En plus des chimpanzés, cette aire protégée abrite également des insectes, les reptiles, les amphibiens, les petits mammifères et les oiseaux. Côté flore, les espèces caractéristiques sont principalement des entandrophragma excelsum (umuyove), un arbre pouvant atteindre 65 m de hauteur et le zanthoxylum gilletti (intareyirungu), une plante médicinale très recherchée par les tradipraticiens.

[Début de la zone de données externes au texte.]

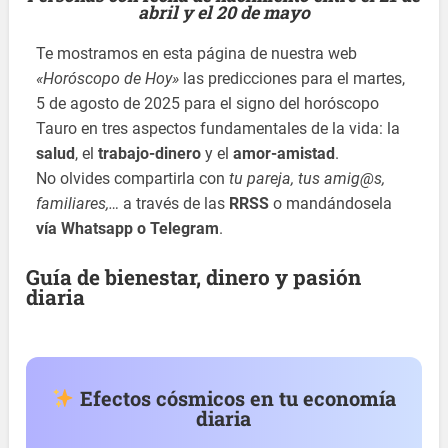
abril y el 20 de mayo
Te mostramos en esta página de nuestra web
«Horóscopo de Hoy»
las predicciones para el martes,
5 de agosto de 2025 para el signo del horóscopo
Tauro en tres aspectos fundamentales de la vida: la
salud
, el
trabajo-dinero
y el
amor-amistad
.
No olvides compartirla con
tu pareja, tus amig@s,
familiares,…
a través de las
RRSS
o mandándosela
vía Whatsapp o Telegram
.
Guía de bienestar, dinero y pasión
diaria
Efectos cósmicos en tu economía
diaria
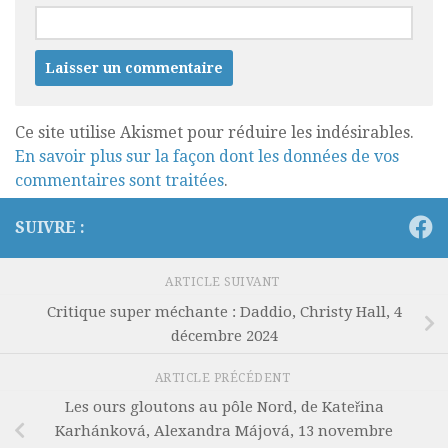
Ce site utilise Akismet pour réduire les indésirables.
En savoir plus sur la façon dont les données de vos
commentaires sont traitées
.
SUIVRE :
ARTICLE SUIVANT
Critique super méchante : Daddio, Christy Hall, 4
décembre 2024
ARTICLE PRÉCÉDENT
Les ours gloutons au pôle Nord, de Kateřina
Karhánková, Alexandra Májová, 13 novembre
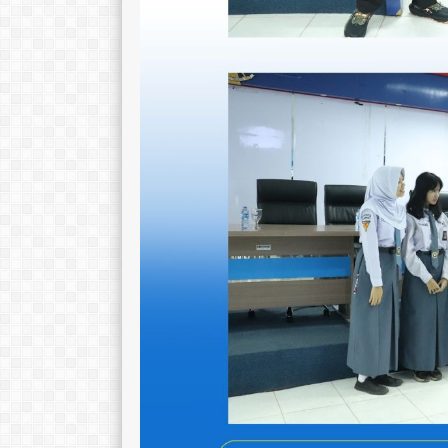
Syafrudin
Erni Hestiani
NIK
1671032502670004
NIK
16710
NIP
196702252007011004
NIP
1968051
STAT
PNS
STAT
GTK
Guru Mapel
GTK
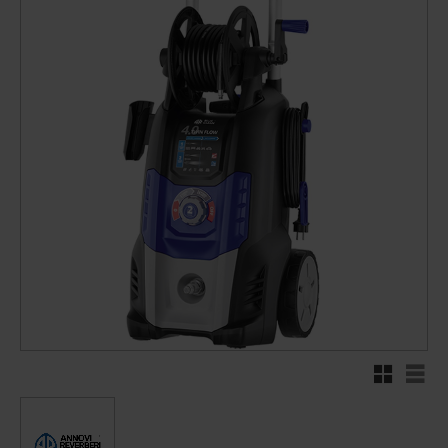
Rutnätsvy
Listv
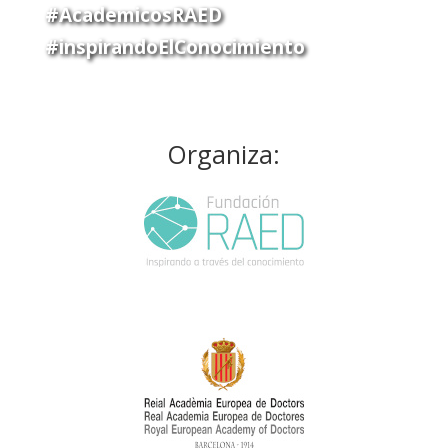
#AcademicosRAED
#inspirandoElConocimiento
Organiza:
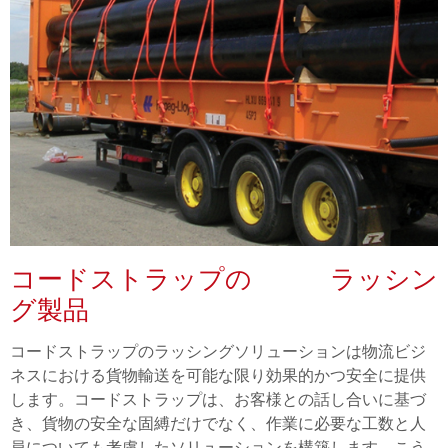
コードストラップの ラッシン
グ製品
コードストラップのラッシングソリューションは物流ビジ
ネスにおける貨物輸送を可能な限り効果的かつ安全に提供
します。コードストラップは、お客様との話し合いに基づ
き、貨物の安全な固縛だけでなく、作業に必要な工数と人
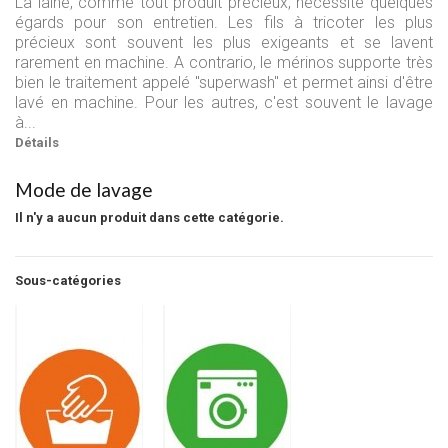
La laine, comme tout produit précieux, nécessite quelques
égards pour son entretien. Les fils à tricoter les plus
précieux sont souvent les plus exigeants et se lavent
rarement en machine. A contrario, le mérinos supporte très
bien le traitement appelé "superwash" et permet ainsi d'être
lavé en machine. Pour les autres, c'est souvent le lavage
à...
Détails
Mode de lavage
Il n'y a aucun produit dans cette catégorie.
Sous-catégories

La réserve de Kigwena n’est pas épargnée
Au sud du pays, on y trouve d’autres réserves forestières dont celle de Kigwena commune et province Rumonge. On y trouve des singes, des babouins, des oiseaux, des hippopotames, etc. Là aussi, le braconnage ne fléchit pas. « Tous les animaux tels que les babouins, les singes, les antilopes… sont visés. Les braconniers utilisent surtout des pièges à l’aide de fils métalliques ».
Selon Pascal Niyokindi, un éco-garde, quand un animal saute dessus, il se blesse ou se casse une jambe. Il dénonce aussi le comportement de certains chauffeurs empruntant la route Rumonge-Nyanza-Lac. Il donne l’exemple d’une voiture, jeudi 16 mai, qui a renversé un babouin et le chauffeur s’est sauvé. Et de demander que des pancartes soient installées à l’entrée et à la sortie des aires protégées. Et ce, pour rappeler les chauffeurs à l’ordre.
Emerance Nirera, porte-parole du ministre en charge de l’environnement, abonde dans le même sens. Elle appelle les chauffeurs à se conformer à la loi : « Nous demandons aux administratifs, aux forces de l’ordre et de sécurité de veiller à ce que les braconniers soient sérieusement punis.» Pour elle, de tels animaux présentent une richesse importante pour le pays.